Excerpt provided
○ ○ ○ ○ ○
Indemnification. The Company has granted the Investor customary indemnification rights in connection with the registration statement. The Investor has also granted the Company customary indemnification rights in connection with the registration statement.

The transactions contemplated by the Securities Purchase Agreement are subject to customary closing conditions, including absence of government restraints, absence of any material adverse effect on the Company, the filing of a Schedule 14f-1 by the Company and the passage of any required periods

thereunder and other customary conditions. The parties also have agreed to certain covenants and agreements, including, with respect to public disclosure and similar matters. The Company is also subject to an “exclusivity” restriction on its ability to solicit alternative acquisition or financing proposals, provide information and engage in discussion with third parties, except under certain limited circumstances.
○ ○ ○ ○ ○
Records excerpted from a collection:
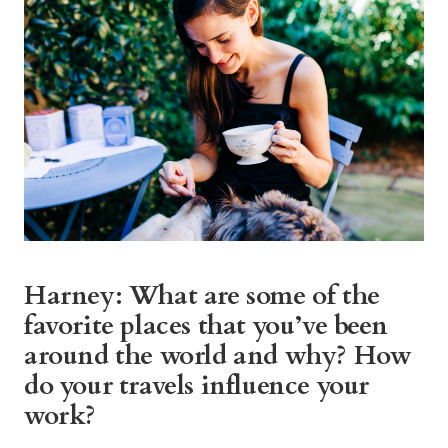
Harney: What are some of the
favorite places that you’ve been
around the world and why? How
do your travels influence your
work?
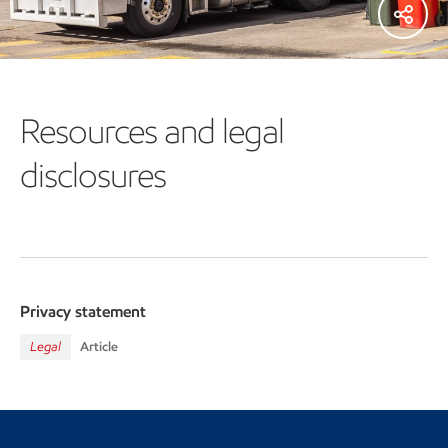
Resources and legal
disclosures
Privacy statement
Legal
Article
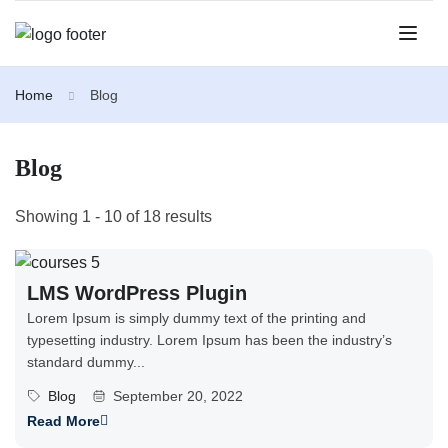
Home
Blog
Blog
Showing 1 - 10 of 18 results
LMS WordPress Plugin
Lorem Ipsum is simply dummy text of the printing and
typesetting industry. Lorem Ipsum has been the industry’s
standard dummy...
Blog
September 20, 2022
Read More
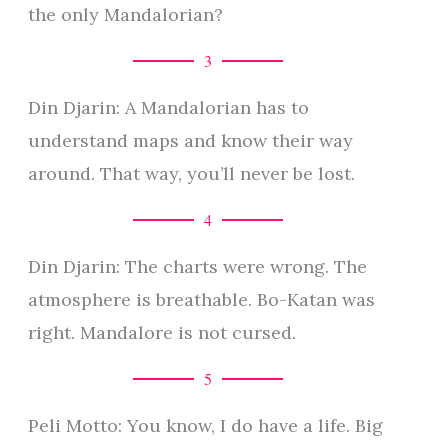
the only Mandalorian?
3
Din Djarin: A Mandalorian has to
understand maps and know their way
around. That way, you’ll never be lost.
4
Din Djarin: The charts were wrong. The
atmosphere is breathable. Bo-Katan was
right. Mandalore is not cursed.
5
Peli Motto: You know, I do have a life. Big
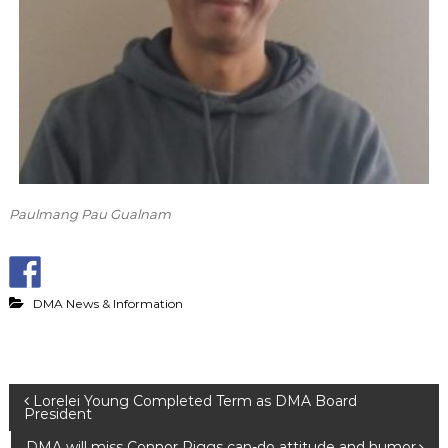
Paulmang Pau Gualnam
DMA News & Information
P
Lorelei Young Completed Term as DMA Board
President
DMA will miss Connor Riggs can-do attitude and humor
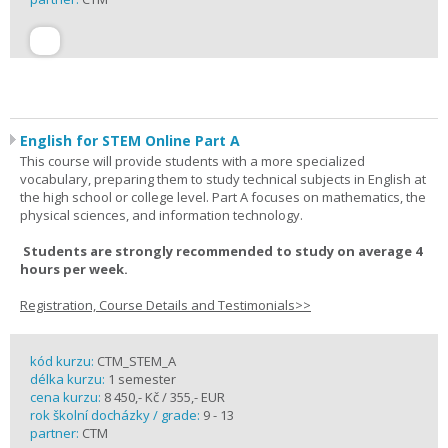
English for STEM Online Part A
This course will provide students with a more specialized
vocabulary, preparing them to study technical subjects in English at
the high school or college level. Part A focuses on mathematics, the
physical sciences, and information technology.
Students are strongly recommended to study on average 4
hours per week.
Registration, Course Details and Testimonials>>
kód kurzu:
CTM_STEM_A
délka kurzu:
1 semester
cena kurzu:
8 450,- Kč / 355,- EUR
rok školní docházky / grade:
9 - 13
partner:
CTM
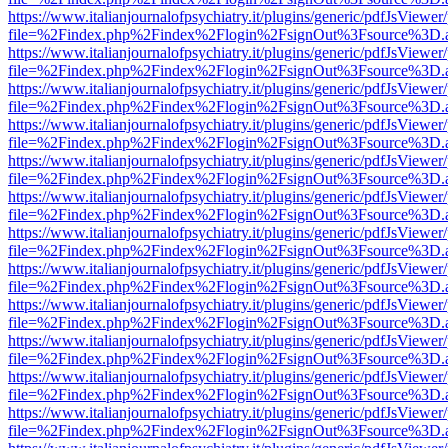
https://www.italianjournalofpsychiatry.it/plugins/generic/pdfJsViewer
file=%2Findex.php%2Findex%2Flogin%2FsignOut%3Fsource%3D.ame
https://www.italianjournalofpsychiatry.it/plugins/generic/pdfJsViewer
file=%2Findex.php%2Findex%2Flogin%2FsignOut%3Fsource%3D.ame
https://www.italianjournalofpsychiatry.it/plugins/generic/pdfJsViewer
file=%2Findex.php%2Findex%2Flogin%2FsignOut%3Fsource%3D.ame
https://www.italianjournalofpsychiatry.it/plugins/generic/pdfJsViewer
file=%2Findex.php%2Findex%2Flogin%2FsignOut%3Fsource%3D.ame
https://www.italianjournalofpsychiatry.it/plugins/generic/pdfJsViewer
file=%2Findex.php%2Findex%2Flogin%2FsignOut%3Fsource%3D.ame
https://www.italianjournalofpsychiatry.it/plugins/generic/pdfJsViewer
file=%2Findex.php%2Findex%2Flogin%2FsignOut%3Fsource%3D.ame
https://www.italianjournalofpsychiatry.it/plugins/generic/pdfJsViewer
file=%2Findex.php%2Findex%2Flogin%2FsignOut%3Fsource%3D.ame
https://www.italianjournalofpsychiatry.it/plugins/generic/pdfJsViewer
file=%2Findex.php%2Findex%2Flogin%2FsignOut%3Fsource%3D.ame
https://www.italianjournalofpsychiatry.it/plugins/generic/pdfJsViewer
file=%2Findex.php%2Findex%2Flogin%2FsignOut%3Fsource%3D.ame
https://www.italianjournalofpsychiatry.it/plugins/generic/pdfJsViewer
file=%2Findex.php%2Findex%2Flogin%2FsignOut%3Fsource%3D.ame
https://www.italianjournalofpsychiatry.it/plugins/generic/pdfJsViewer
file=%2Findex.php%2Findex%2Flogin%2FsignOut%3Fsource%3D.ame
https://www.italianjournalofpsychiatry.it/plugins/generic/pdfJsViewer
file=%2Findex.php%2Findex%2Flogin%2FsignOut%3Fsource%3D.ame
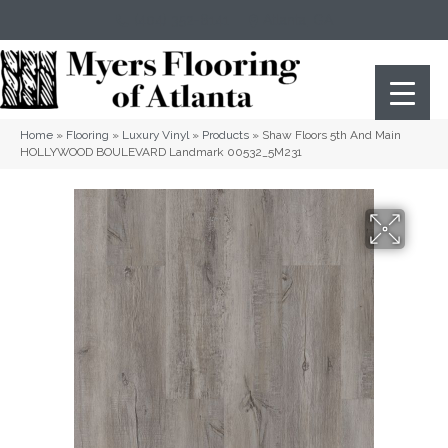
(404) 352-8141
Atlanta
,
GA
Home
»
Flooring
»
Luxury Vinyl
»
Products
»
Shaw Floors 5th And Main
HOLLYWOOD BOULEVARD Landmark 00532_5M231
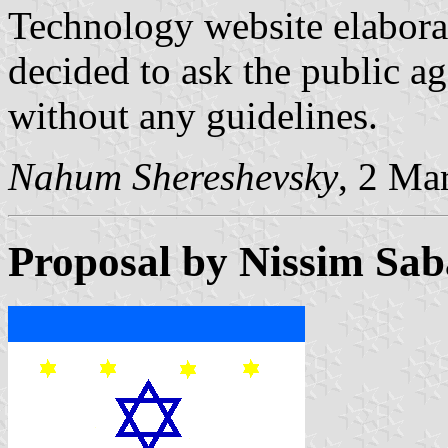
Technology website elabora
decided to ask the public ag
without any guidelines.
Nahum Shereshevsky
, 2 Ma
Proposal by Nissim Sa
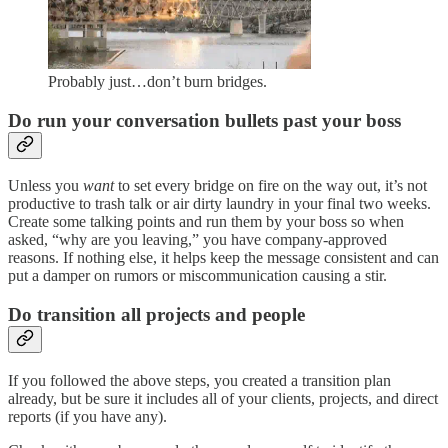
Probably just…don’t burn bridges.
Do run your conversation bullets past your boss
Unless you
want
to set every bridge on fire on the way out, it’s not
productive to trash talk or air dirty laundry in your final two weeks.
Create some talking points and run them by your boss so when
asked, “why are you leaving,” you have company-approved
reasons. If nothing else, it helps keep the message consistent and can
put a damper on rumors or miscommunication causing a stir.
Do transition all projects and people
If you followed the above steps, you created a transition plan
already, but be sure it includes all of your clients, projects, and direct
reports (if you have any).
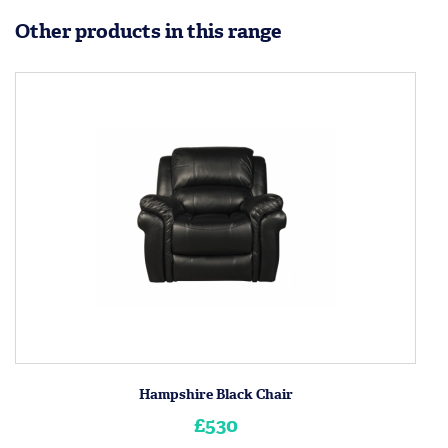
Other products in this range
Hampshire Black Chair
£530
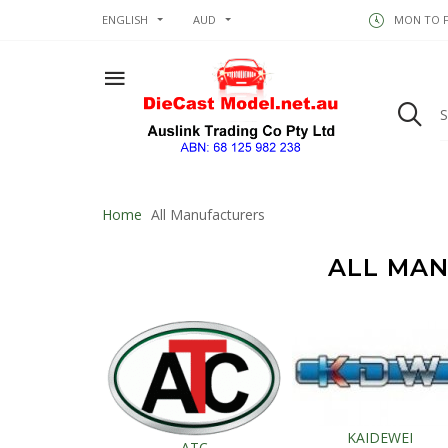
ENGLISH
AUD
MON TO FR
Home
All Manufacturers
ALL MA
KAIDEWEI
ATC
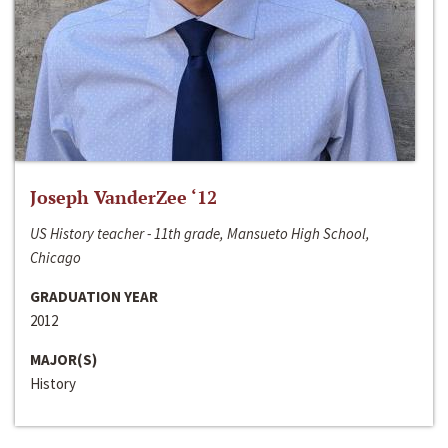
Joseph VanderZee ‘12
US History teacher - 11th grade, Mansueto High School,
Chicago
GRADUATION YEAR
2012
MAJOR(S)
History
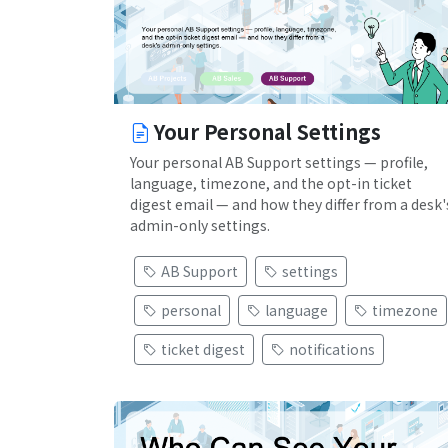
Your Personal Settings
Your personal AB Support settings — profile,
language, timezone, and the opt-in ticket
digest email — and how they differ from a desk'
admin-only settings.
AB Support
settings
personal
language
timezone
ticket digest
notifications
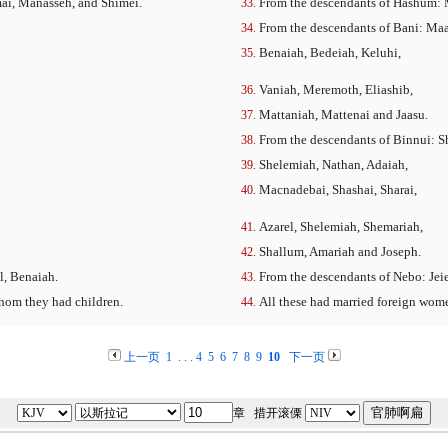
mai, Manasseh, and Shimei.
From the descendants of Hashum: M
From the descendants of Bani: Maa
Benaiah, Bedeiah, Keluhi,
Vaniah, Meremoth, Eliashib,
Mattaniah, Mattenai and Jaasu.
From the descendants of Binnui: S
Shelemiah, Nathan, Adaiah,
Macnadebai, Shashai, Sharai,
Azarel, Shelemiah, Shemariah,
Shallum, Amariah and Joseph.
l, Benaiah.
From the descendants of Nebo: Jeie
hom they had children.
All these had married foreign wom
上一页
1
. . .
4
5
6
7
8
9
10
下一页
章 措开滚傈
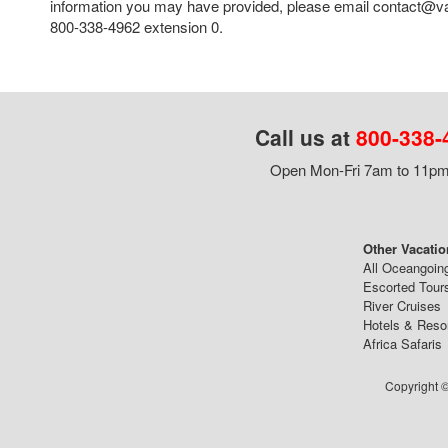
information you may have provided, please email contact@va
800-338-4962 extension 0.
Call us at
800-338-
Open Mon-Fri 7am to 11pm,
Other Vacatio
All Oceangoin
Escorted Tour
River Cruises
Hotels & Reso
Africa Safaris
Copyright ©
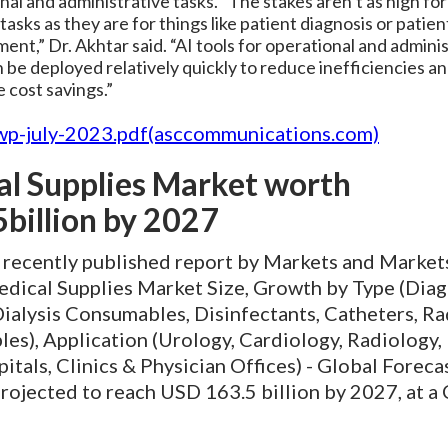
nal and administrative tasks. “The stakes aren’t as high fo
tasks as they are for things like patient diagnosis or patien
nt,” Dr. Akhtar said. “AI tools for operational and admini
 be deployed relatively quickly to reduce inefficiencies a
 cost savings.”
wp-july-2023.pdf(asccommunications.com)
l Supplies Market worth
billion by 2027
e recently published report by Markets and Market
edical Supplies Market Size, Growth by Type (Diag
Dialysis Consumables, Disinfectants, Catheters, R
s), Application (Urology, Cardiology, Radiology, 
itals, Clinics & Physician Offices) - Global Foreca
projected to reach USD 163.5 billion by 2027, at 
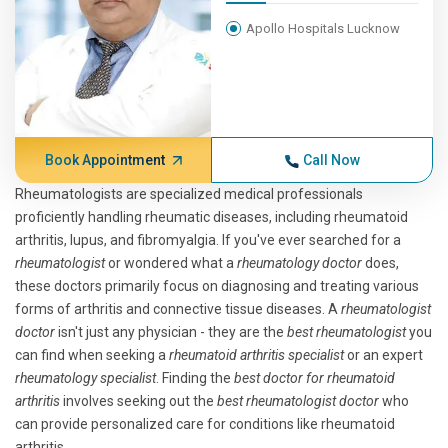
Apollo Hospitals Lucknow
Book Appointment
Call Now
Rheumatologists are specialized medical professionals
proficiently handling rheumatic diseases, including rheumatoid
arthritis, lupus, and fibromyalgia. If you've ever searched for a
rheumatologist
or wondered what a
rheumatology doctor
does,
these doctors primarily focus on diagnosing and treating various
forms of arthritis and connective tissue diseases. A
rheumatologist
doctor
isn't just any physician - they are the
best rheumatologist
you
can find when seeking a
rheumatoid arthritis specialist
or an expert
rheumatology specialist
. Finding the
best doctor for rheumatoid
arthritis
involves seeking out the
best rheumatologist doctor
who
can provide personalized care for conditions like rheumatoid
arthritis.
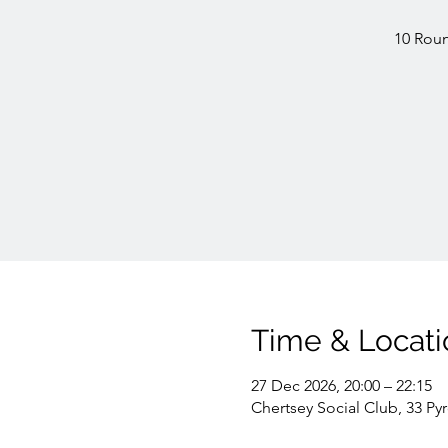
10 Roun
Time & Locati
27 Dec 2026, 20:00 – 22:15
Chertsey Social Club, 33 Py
○ ○ ○ ○ ○
What you will do
Please list each activity that the "exclusivity" restriction in the Securities Purchase Agreement excerpt limits the Company from doing. You won't need the records for this.

Solution to this task
- Soliciting alternative acquisition or financing proposals
- Providing information
- Engaging in discussion with third parties